▶ [SOURCE EXTRACT]:

Well, what do we need?
Well, we want Si to do better
than any other strategy given
the belief.
So we need ui of Si.
So what am I going to--
I'll fill it in a second.
I'm player i.
I'm comparing the utility that
I get from Si to the utility
I get from Si prime.
And I want Si to be better
than Si prime for any Si prime
that I contemplate.
But what goes in here?
Well, what goes in here is
the fixed belief that I have.
So this is beta negative i.
And this is beta negative i.
So given the belief
beta negative i,
I can compute my expected
utility from any strategy.
And we say that strategy Si is
a best response to my belief
if the expected
utility I get from Si
is weakly larger than
the expected utility
I get from any other
strategy Si prime.
Now, let's go back to the
question that was asked earlier.
Can I have multiple best
responses to a belief?
Is that possible?
Can two strategies both be best
responses to the same belief?
Yes.
So this goes back to
the suggestion before.
If I had two strategies,
Si and Si prime,
that gave me exactly the
same utility no matter what
my opponents did, then
it's possible for them
both to be best responses.
In fact, they could
both be best responses
even if they didn't give me
exactly the same utility,
but the expected
utility was the same.
So let's note here--
there can be multiple best
responses to the same belief.
If we wanted there
to only be one,
we sometimes might use the
phrase strict best response
to say this is a best response
and nothing else is a best
response.
But we'll generally
just use the weak sense.
OK.
Let's try to understand
this graphically.
I think there's space.
Maybe let's do this over here.
So let me just erase this.
STUDENT: [INAUDIBLE]
IAN BALL: Yeah.
Yes, so delta is the space of
lotteries over the set, yeah.
And let me actually just
erase this to give myself
a bit more space.

▶ [GIVEN DATA]:
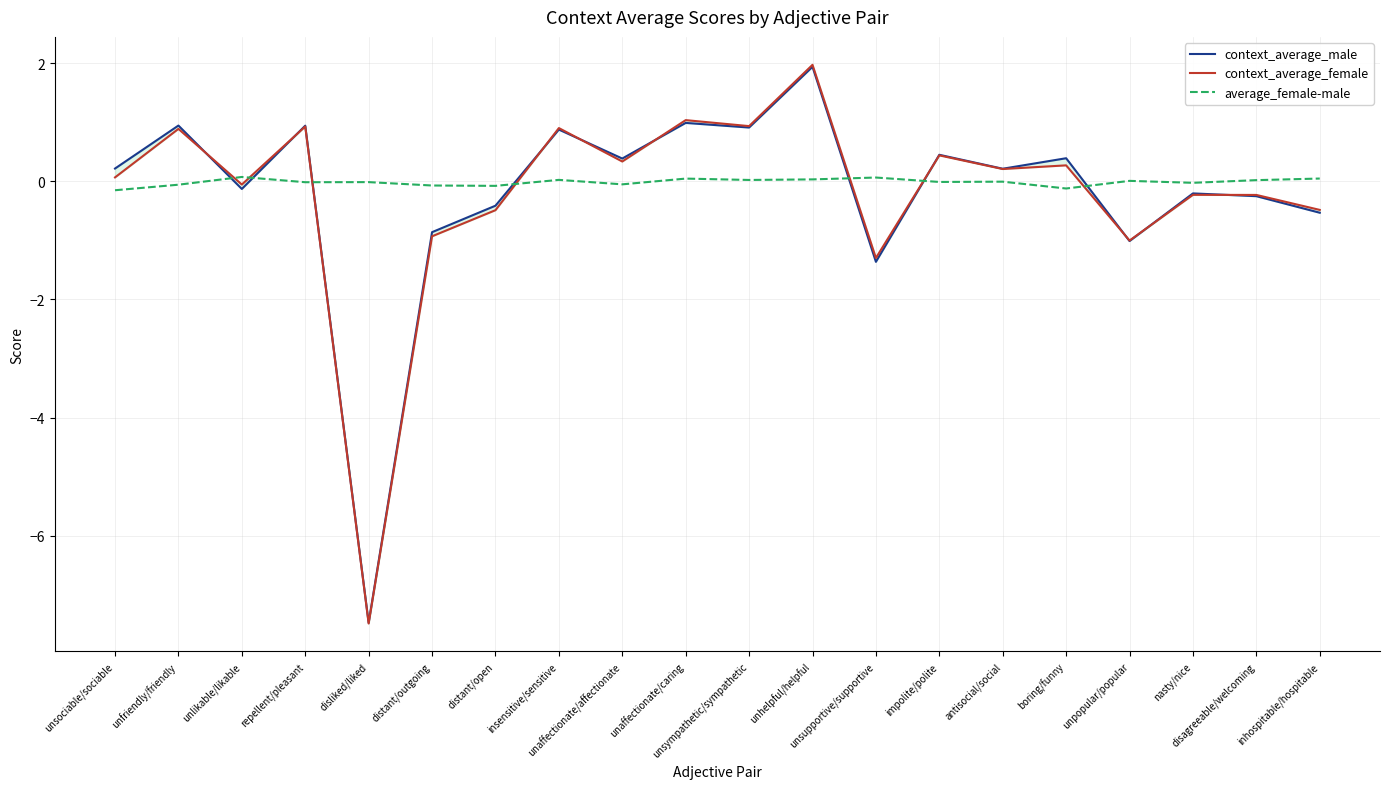

Between which two adjacent categories do average_female-male and context_average_female first intersect?

unfriendly/friendly and unlikable/likable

▶ [DIRECTIONS FOR THIS TASK]:
Answer these questions from the lecture transcript on best responses.
(a) How must the expected utility from Si compare with the expected utility from any other strategy Si prime for Si to be a best response to a belief?
(b) What phrase is sometimes used to say that a strategy is a best response and nothing else is?
(c) What is delta said to be?

▶ [REPLY TO THE TASK]:
(a) It must be weakly larger.
(b) Strict best response.
(c) The space of lotteries over the set.